▶ [Problem details] Every line below that includes the word "lata" needs to be copied.

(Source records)
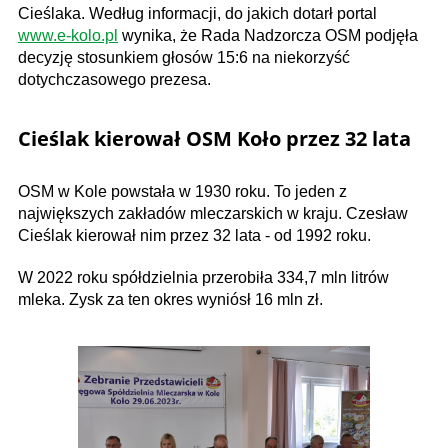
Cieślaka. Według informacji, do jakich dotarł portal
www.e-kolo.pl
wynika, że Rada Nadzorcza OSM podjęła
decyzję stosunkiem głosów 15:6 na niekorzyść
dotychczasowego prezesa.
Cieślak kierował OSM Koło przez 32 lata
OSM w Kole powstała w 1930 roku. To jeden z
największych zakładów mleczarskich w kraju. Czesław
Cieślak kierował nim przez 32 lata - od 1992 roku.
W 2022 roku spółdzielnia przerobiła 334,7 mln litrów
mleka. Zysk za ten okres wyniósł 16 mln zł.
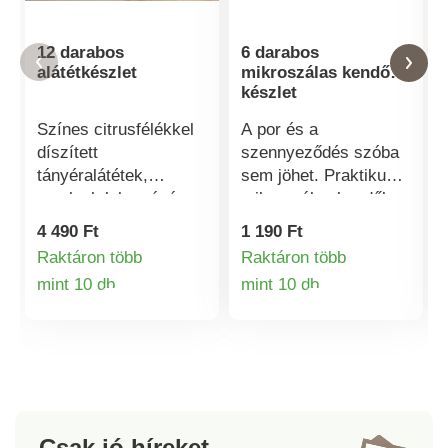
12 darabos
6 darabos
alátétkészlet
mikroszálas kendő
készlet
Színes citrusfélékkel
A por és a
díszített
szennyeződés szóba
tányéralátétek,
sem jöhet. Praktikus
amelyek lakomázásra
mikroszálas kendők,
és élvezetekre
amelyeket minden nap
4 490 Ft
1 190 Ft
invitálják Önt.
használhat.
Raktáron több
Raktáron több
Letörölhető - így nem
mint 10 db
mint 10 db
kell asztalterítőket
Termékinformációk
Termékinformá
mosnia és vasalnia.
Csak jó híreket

▶ [Output below]
Cieślak kierował OSM Koło przez 32 lata
Cieślak kierował nim przez 32 lata - od 1992 roku.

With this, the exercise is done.